На этом мои воспоминания тускнеют. О дальнейших похождениях дяди Велвела мы еще расскажем — это была лишь его первая выходка; но — всякому овощу свое время.
Когда у «Бобэ» начиналась хандра, с этим уже нельзя было ничего поделать. «Бобэ» приходила в норму сама, занявшись каким-то делом: пекла какой-нибудь необычный пирог, или варила диковинный суп, или еще что-то стряпала по рецепту старого галута. Сразу же, только приехав, она стала приготовлять отличную домашнюю настойку, которую разливала по множеству кувшинов. В то время в Америке уже был в силе сухой закон, и законно купить можно было только какое-то лиловое пойло, совершенно не хмельное. На Олдэс-стрит бабушкина настойка произвела сенсацию. Мама как-то дала эту настойку попробовать Франкенталевой матери на шабес, хотя Франкентали шабес не очень-то и отмечали. На другой день миссис Франкенталь, сияя белозубой улыбкой, появилась у нас в квартире; она стала расхваливать «Бобэ» на своем жутком галицийском идише, превозносить до небес ее настойку и отпускать намеки — легкие, как шаги бронтозавра, — что она была бы ужасно благодарна за кувшин-другой такой настойки и готова была бы даже за нее заплатить. Ее муж был от настойки без ума.
«Бобэ» вежливо направила миссис Франкенталь к своей невестке, для которой она, по ее словам, и сделала эту настойку. Так что дело было за мамой. И миссис Франкенталь вынуждена была начать все сначала и обхаживать маму. Она соловьем заливалась о том, какой я блестящий ребенок — по словам Поля, краса и гордость класса мистера Уинстона, — и о том, что ее муж всегда внушает Полю брать пример с Дэвида Гудкинда, и о том, что я покорил сердца всех девочек в классе 7-А — такой я писаный красавец. Маму было хлебом не корми, а подпусти ей такой лести, да и я не прочь был послушать про себя такие панегирики, ходя оба мы знали, что все это враки, и что по отношению к Гудкиндам обитатели франкенталевской квартиры — это почти то же, что Ку-ку-клан, и что Франкентальша просто зарится на бабушкину настойку.

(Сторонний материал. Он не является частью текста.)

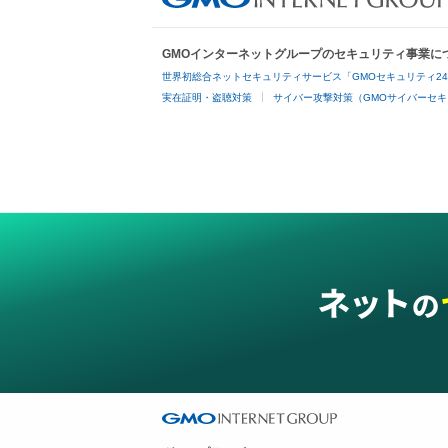
GMOインターネットグループのセキュリティ事業に
世界初総合ネットセキュリティサービス「GMOセキュリティ2
実在証明・盗聴対策
サイバー攻撃対策（GMOサイバーセキ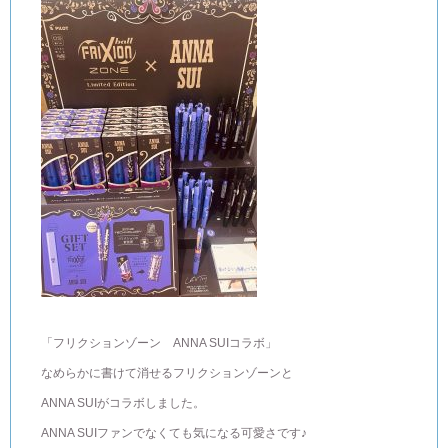
「フリクションゾーン ANNA SUIコラボ」
なめらかに書けて消せるフリクションゾーンと
ANNA SUIがコラボしました。
ANNA SUIファンでなくても気になる可愛さです♪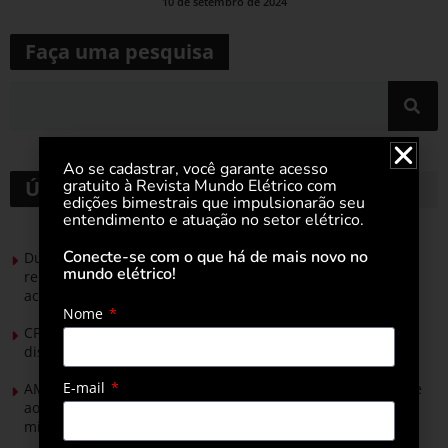
10 de setembro de 2024
Faça uma pesquisa
Ao se cadastrar, você garante acesso
gratuito à Revista Mundo Elétrico com
Últimas notícias
edições bimestrais que impulsionarão seu
entendimento e atuação no setor elétrico.
Conecte-se com o que há de mais novo no
Durante esforço concentrado do Congresso, setor de
mundo elétrico!
renováveis apresenta no Senado Federal pautas para
acelerar transição energética
Nome
CPFL Energia e TIM se unem para criar a rede de
distribuição do futuro com tecnologia privativa
E-mail
AMIG Brasil convida pré-candidatos ao Governo de Minas e
ao Senado para discutir propostas para os municípios
mineradores e afetados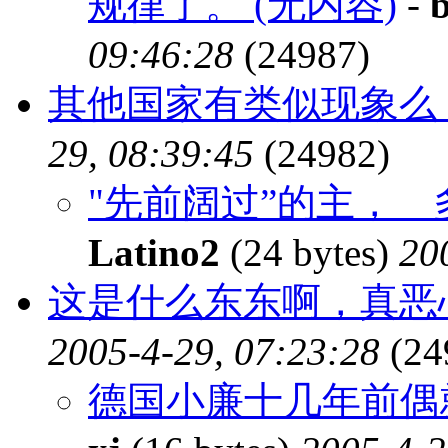
规律了。 (无内容)
-
b
09:46:28
(24987)
其他国家有类似现象么
29, 08:39:45
(24982)
"先前阔过”的主，
Latino2
(24 bytes)
20
这是什么东东啊，真恶
2005-4-29, 07:23:28
(24
德国小廉十几年前偶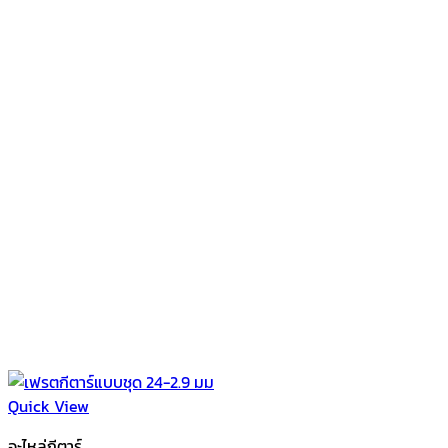
Quick View
อะไหล่กีตาร์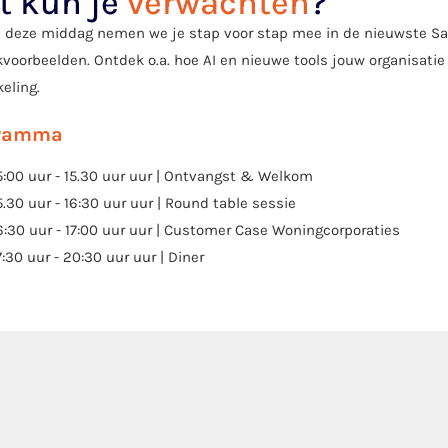
t kun je
verwachten
?
s deze middag nemen we je stap voor stap mee in de nieuwste Sal
kvoorbeelden. Ontdek o.a. hoe AI en nieuwe tools jouw organisati
eling.
gramma
5:00 uur - 15.30 uur uur | Ontvangst & Welkom
5.30 uur - 16:30 uur uur | Round table sessie
6:30 uur - 17:00 uur uur | Customer Case Woningcorporaties
7:30 uur - 20:30 uur uur | Diner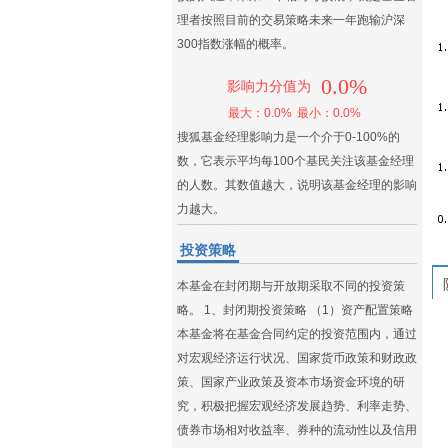
理者按照目前的交易策略未来一年跑输沪深
300指数涨幅的概率。
0.0%
影响力分值为
最大：0.0%
最小：0.0%
搜狐基金经理影响力是一个介于0-100%的
数，它表示平均每100个基民关注该基金经理
的人数。其数值越大，说明该基金经理的影响
力越大。
投资策略
本基金在封闭期与开放期采取不同的投资策
略。 1、封闭期投资策略 （1）资产配置策略
本基金将在基金合同约定的投资范围内，通过
对宏观经济运行状况、国家货币政策和财政政
策、国家产业政策及资本市场资金环境的研
究，积极把握宏观经济发展趋势、利率走势、
债券市场相对收益率、券种的流动性以及信用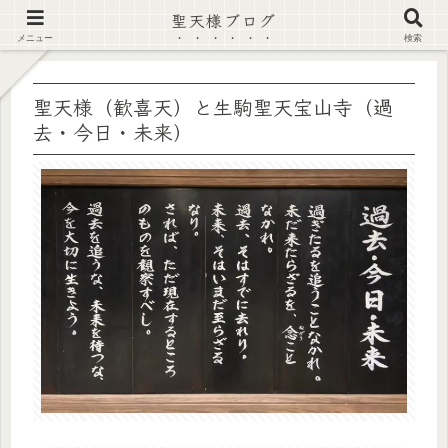
聖天様ブログ
【注意喚起】偽サイト及び偽情報に注意 ▶確認する◀
メニュー
検索
聖天様（歓喜天）と生駒聖天宝山寺（過
去・今日・未来）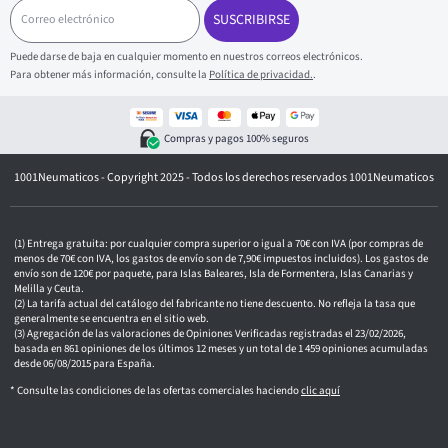
C
o
SUSCRIBIRSE
r
r
Puede darse de baja en cualquier momento en nuestros correos electrónicos.
e
Para obtener más información, consulte la
Política de privacidad.
.
o
e
l
e
Compras y pagos 100% seguros
c
t
1001Neumaticos - Copyright 2025 - Todos los derechos reservados 1001Neumaticos
r
ó
n
i
c
Entrega gratuita: por cualquier compra superior o igual a 70€ con IVA (por compras de
o
menos de 70€ con IVA, los gastos de envío son de 7,90€ impuestos incluidos). Los gastos de
envío son de 120€ por paquete, para Islas Baleares, Isla de Formentera, Islas Canarias y
Melilla y Ceuta.
La tarifa actual del catálogo del fabricante no tiene descuento. No refleja la tasa que
generalmente se encuentra en el sitio web.
Agregación de las valoraciones de Opiniones Verificadas registradas el 23/02/2026,
basada en 861 opiniones de los últimos 12 meses y un total de 1 459 opiniones acumuladas
desde 06/08/2015 para España.
* Consulte las condiciones de las ofertas comerciales haciendo
clic aquí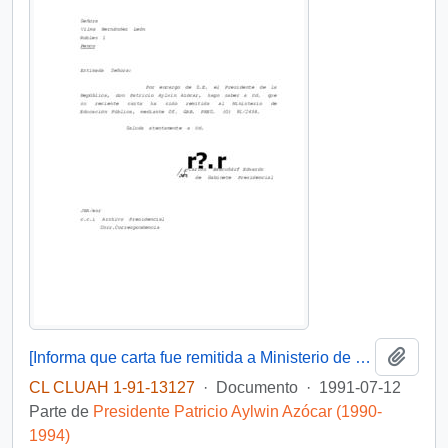
Añadi
[Informa que carta fue remitida a Ministerio de Educación Pública, mediante Of. GAB. PRES. (0) 91/2438]
CL CLUAH 1-91-13127
·
Documento
·
1991-07-12
Parte de
Presidente Patricio Aylwin Azócar (1990-
1994)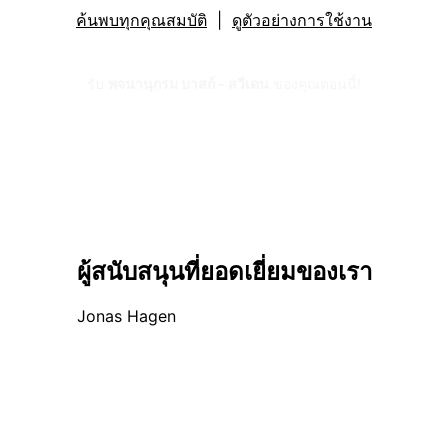
ค้นพบทุกคุณสมบัติ
|
ดูตัวอย่างการใช้งาน
รับ
พจนานุกรม บาสก์ - สวีเดน
ของคุณตอนนี้!
ผู้สนับสนุนที่ยอดเยี่ยมของเรา
Jonas Hagen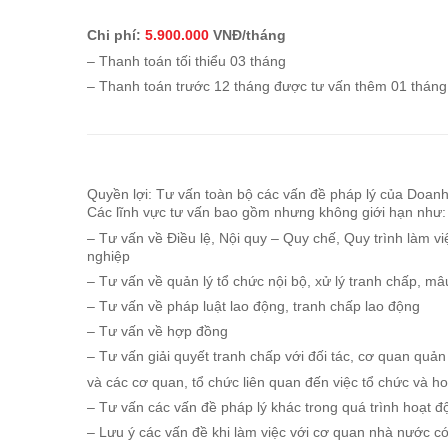
Chi phí:
5.900.000
VNĐ/tháng
– Thanh toán tối thiểu 03 tháng
– Thanh toán trước 12 tháng được tư vấn thêm 01 tháng
Quyền lợi: Tư vấn toàn bộ các vấn đề pháp lý của Doanh
Các lĩnh vực tư vấn bao gồm nhưng không giới hạn như:
– Tư vấn về Điều lệ, Nội quy – Quy chế, Quy trình làm v
nghiệp
– Tư vấn về quản lý tổ chức nội bộ, xử lý tranh chấp, m
– Tư vấn về pháp luật lao động, tranh chấp lao động
– Tư vấn về hợp đồng
– Tư vấn giải quyết tranh chấp với đối tác, cơ quan quản
và các cơ quan, tổ chức liên quan đến việc tổ chức và 
– Tư vấn các vấn đề pháp lý khác trong quá trình hoạt 
– Lưu ý các vấn đề khi làm việc với cơ quan nhà nước c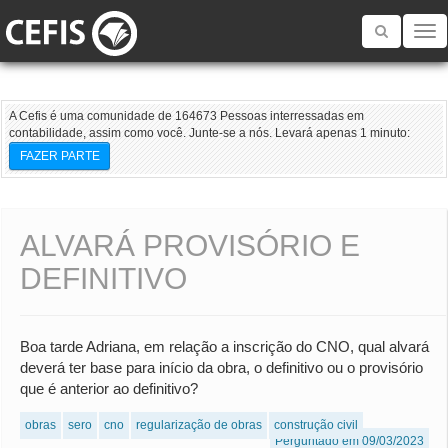
Toggle
navigatio
A Cefis é uma comunidade de 164673 Pessoas interressadas em
contabilidade, assim como você. Junte-se a nós. Levará apenas 1 minuto:
FAZER PARTE
ALVARÁ PROVISÓRIO E
DEFINITIVO
Boa tarde Adriana, em relação a inscrição do CNO, qual alvará
deverá ter base para início da obra, o definitivo ou o provisório
que é anterior ao definitivo?
obras
sero
cno
regularização de obras
construção civil
Perguntado em 09/03/2023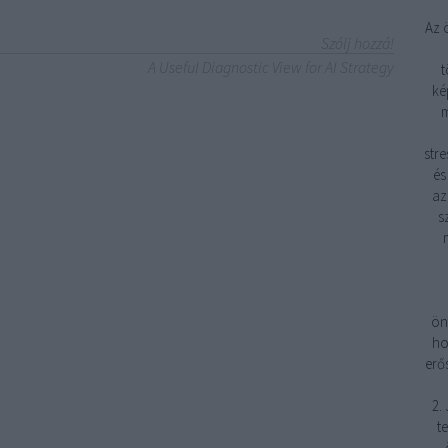
Az 
Szólj hozzá!
A Useful Diagnostic View for AI Strategy
t
ké
m
stre
és
az
s
ön
ho
erő
2.
t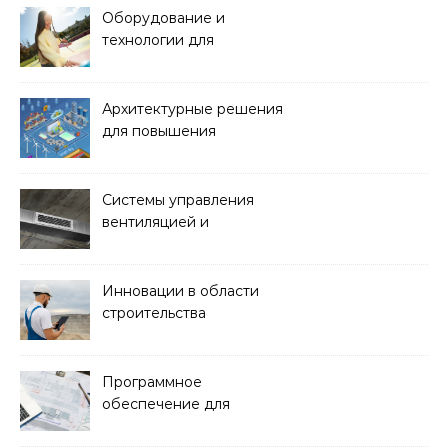
Оборудование и
технологии для
обустройства зон отдыха
и спортивных площадок
Архитектурные решения
для повышения
энергоэффективности
зданий
Системы управления
вентиляцией и
кондиционированием
воздуха
Инновации в области
строительства
гидротехнических
сооружений
Программное
обеспечение для
проектирования и
управления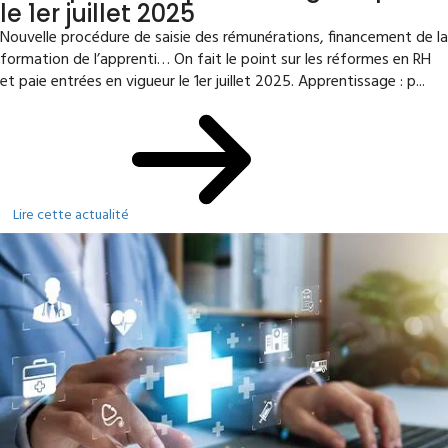
le 1er juillet 2025
Nouvelle procédure de saisie des rémunérations, financement de la
formation de l’apprenti… On fait le point sur les réformes en RH
et paie entrées en vigueur le 1er juillet 2025. Apprentissage : p...
Lire cette actualité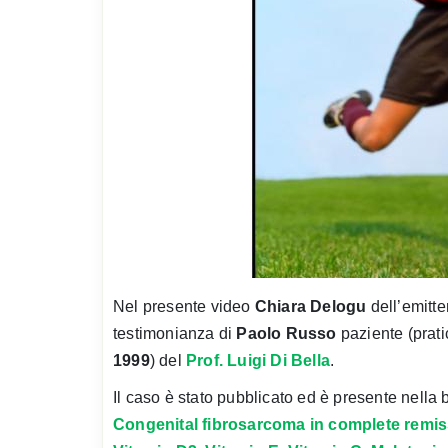
Nel presente video
Chiara Delogu
dell’emitt
testimonianza di
Paolo Russo
paziente (prati
1999
) del
Prof. Luigi Di Bella
.
Il caso è stato pubblicato ed è presente nella b
Congenital fibrosarcoma in complete remis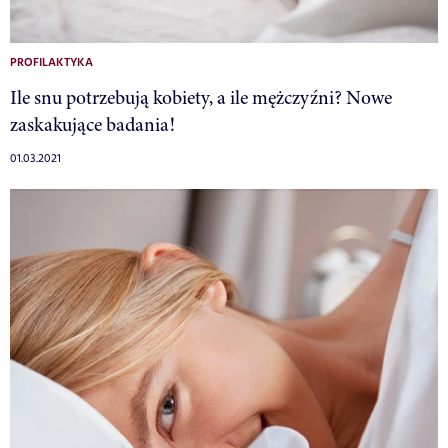
PROFILAKTYKA
Ile snu potrzebują kobiety, a ile mężczyźni? Nowe
zaskakujące badania!
01.03.2021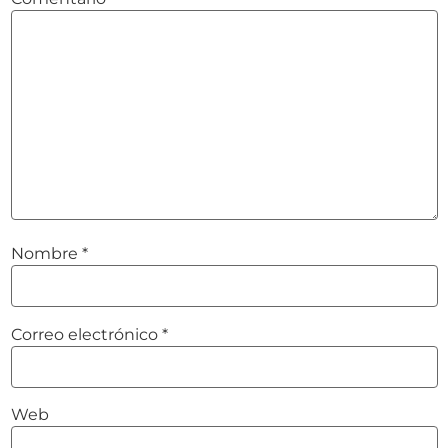
Nombre
*
Correo electrónico
*
Web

Должно быть, ее муженек приказал ей не возвращаться без товара, потому что она все тараторила и тараторила и никак не хотела уходить. Мама позволила ей полебезить и поунижаться, пока Франкентальша совсем не выдохлась. Тогда мама сказала, что «Бобэ», конечно, сделала эту настойку на Песах, когда вся семья соберется и навалится на настойку и будет пить ее галлонами, но если что-нибудь останется, то, конечно, она охотно даст миссис Франкенталь кувшинчик. А пока она попросила передать привет мистеру Франкенталю и Полю. Миссис Франкенталь капитулировала и ушла, кинув на маму тот взгляд Дракулы, который ее сын явно у нее унаследовал.
После этого бабушкиного торжества напряжение в нашей квартире ослабло. Но мама стала нажимать на папу, чтобы он помог доставить в Америку ее замужнюю сестру Ривку — с мужем и всем семейством, — которых можно было бы поселить вместе с «Бобэ». Папа уже переписывался с Ривкой, но Ривкин муж отвергал капиталистическую систему, и чтобы уладить этот вопрос, нужно было время. А тем временем мама присмотрела просторную пустующую квартиру на Лонгфелло-авеню, в нескольких кварталах от Олдэс-стрит, но все еще в микрорайоне моей 75-й школы. Мама хотела сразу же выплатить все, что нужно, за квартиру на Олдэс-стрит и переселиться на Лонгфелло-авеню как можно скорее. Она доказывала, что Ли быстро растет, да и я уже не ребенок, и нельзя мне больше спать вместе с сестрой на диван-кровати, да и на кухне тоже, хотя там я сплю один на полу, а Ли на раскладушке. Но папа уперся. Он возразил, что Велвел вытянул все наши сбережения, а чтобы оплатить переезд в Америку Рив-ки со всеми ее чадами и домочадцами, нужно целое состояние. Более того, в прачечной «Голубая мечта» дела тогда, как назло, шли неважно. Не такое это было время, чтобы позволить себе начать больше платить за квартиру.
Собственно говоря, в прачечной тогда не просто дела шли неважно, — там был настоящий кризис. Чтобы облегчить выплату долгов, накопившихся за прачечной, папа и его два компаньона продали долю в деле некоему мистеру Сусловичу — худощавому, желчному, очень религиозному маклеру по торговле недвижимостью, который, таким образом, стал четвертым компаньоном. Суслович очень скоро понял, что Бродовский и Гросс в деле — сплошной балласт, но ему потребовалось какое-то время, чтобы начать атаку на тупую спесь Бродовского. Взрыв произошел из-за спора о замене фургонов грузовиками.